The incident with the Palestinians is still being investigated and the military authorities have not come to a decision yet. The IDF spokesman said Wednesday that the soldier’s conduct toward the Palestinians “is irregular and not in keeping with what is expected of him.” The spokesman said “his incarceration took place following violence toward his soldiers without any connection to the clip. The violent incidents in the Nahal Brigade are dealt with severely and are not in keeping with the IDF’s values.”

But these clarifications did not stop the soldiers’ protest. Hundreds of soldiers posted pictures of themselves with posters saying “I too am with David Hanahlawi [Hebrew slang for a Nahal soldier]” on the News 0404 portal and the social networks.

The sympathy for the soldier was such that even a picture with a poster saying “Golani is with the Nahlawi” was posted. A Facebook page dedicated to supporting the soldier got tens of thousands of likes in 24 hours. Soldiers said the soldier was in a dangerous situation in a clash with Palestinians and “preserved the IDF’s deterrence.”

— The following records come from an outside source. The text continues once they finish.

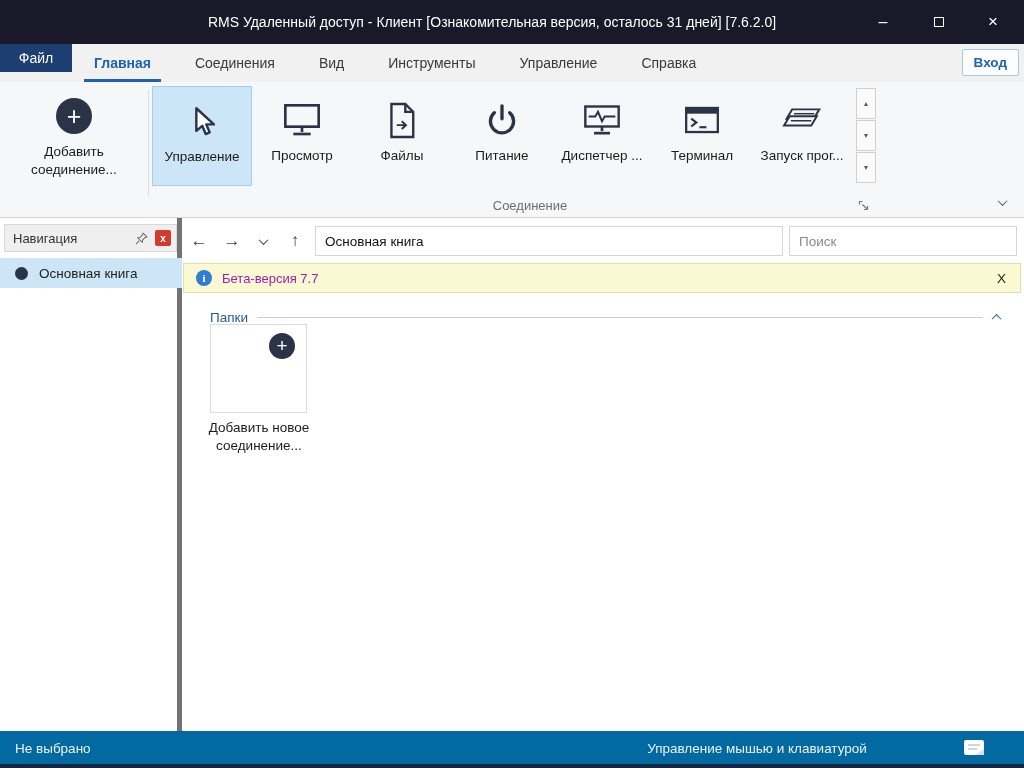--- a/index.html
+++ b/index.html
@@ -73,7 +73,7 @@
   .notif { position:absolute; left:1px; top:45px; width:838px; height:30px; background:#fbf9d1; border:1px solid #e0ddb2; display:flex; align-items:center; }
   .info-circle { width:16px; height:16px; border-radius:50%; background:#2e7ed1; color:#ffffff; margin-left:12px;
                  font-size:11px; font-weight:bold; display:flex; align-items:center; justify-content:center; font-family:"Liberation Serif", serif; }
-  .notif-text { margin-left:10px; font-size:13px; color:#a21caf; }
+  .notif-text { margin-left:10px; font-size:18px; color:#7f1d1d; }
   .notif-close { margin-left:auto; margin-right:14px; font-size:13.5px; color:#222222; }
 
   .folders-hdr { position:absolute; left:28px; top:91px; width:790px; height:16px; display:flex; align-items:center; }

Most of soldiers, from infantry brigades and other units, took care to hide their faces in the photographs.

The soldier’s conduct, as shown on the clip, is not irregular among soldiers in the territories. Perhaps cocking the gun could be justified, if he genuinely felt threatened. What embarrassed the army more was the rude language and threats that were recorded.

But the affair, which was widely covered by the media especially Wednesday, reflects something else. In this era there are almost no barriers between the soldier in the field and the expression of his opinions online. If once a soldier depended on a token for the public telephone and later needed his mother to call Israel Radio military correspondent Carmela Menashe, today it’s all a click away on the smartphone.

Many soldiers are skilled enough to hide their identity, thus preventing the army from punishing them for making public statements breaching IDF regulations. This is a whole new ball park, whose rules the IDF is just beginning to learn. Meanwhile, it seems the soldiers are a few steps ahead of their commanders.